Uldis sauvé par la poésie

Géant débonnaire, Uldis Berzins a surmonté l’enfermement soviétique en mettant son goût pour les langues au service de la littérature

De notre envoyée spéciale

Riga resplendit sous l’intense lumière de la Baltique. Le soleil d’avril illumine les façades Art nouveau, accroche des éclats d’or au monument de la Liberté, près duquel se déploie une parade militaire impeccable célébrant l’intégration de la Lettonie à l’Otan. Plus loin, au sud de la gare, on découvre un quartier autrefois industriel où des fabriques à l’abandon jouxtent des immeubles sans grâce hérités des temps soviétiques.  » Vous verrez un portail de bois « , avait indiqué Uldis Berzins. En prime, une palissade de rondins crée soudain l’illusion d’un coin de campagne au détour de la ville. Dans la cour, la cabane traditionnelle abritant le sauna, un tilleul séculaire ombrageant les jours d’été :  » C’était la maison de mon grand-père « , explique le maître des lieux en grimpant l’escalier, une théière brûlante à la main û qu’il dépose sur un coin de bureau avant de repartir aussitôt :  » J’ai rapporté d’Iran un gâteau aux pistaches. Une merveille !  »

### [CONSIGNE]
Poursuivez le portrait d'Uldis Berzins ci-dessus en reprenant juste après sa dernière phrase.

### [DONNÉES AFFICHÉES]

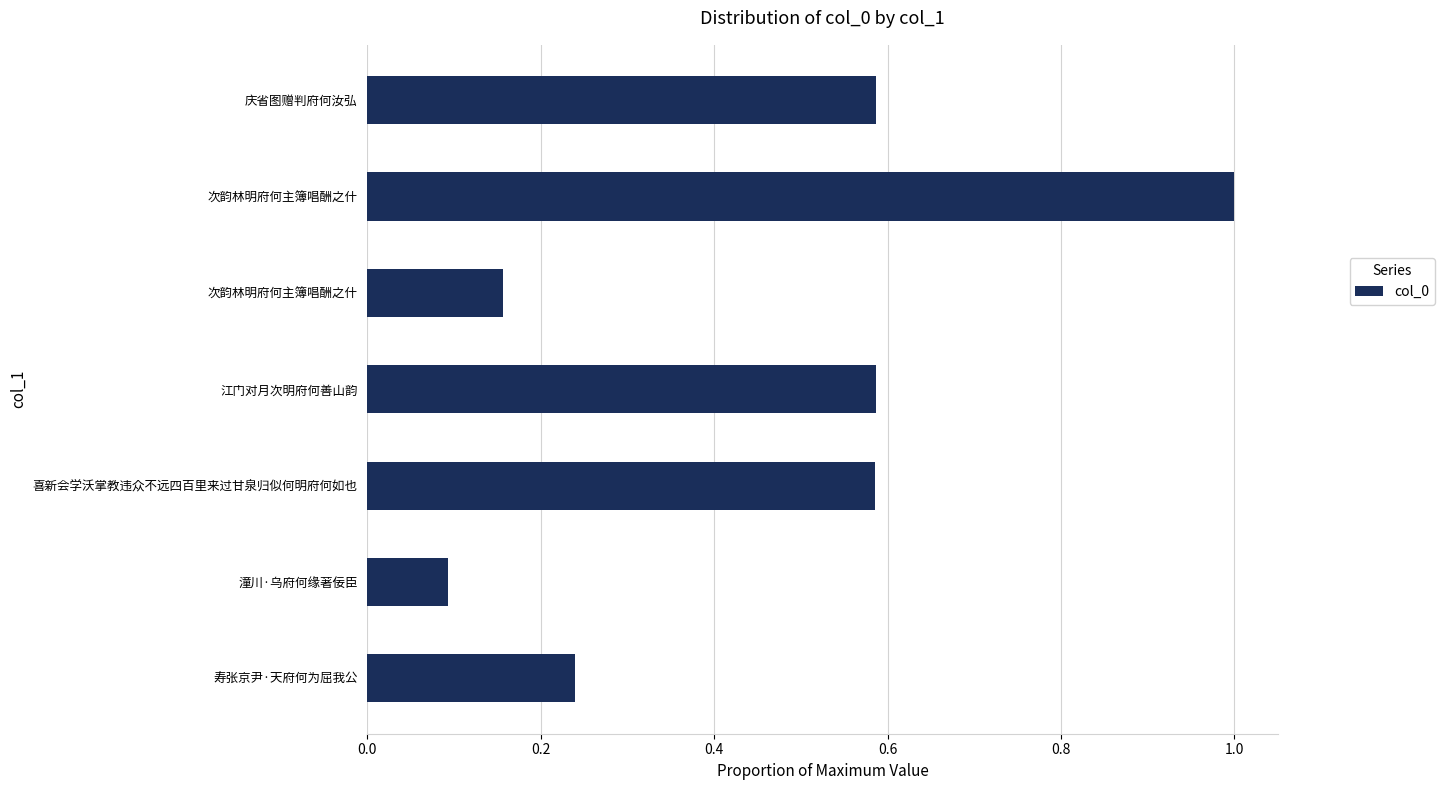

What is the maximum value shown in the chart?

1.0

### [RÉPONSE]
Alentour, les murs disparaissent, tapissés de milliers d’ouvrages non seulement en letton, mais aussi en allemand, russe, tchèque, turc, azéri, hébreu… On repère de la littérature française, Les Fleurs du mal, à côté d’un recueil de Pierre Louÿs, un pan entier d’essais en anglais, des textes arabes, espagnols… Et d’autres encore qui pourraient être suédois, islandais. C’est la  » bibliothèque de Babel  » chère à Jorge Luis Borges, celle qui donne à l’univers  » les dimensions illimitées de l’espérance « . Dans cette pièce resserrée, sur une terre longtemps captive qui a recouvré son indépendance en 1990, après plus d’un demi-siècle de domination soviétique, on a le sentiment d’être au milieu du monde, en un lieu défiant les frontières.  » Chez nous, on a toujours vécu avec trois langues, la nôtre plus l’allemand et le russe « , indique Berzins. Tribut versé à l’occupant.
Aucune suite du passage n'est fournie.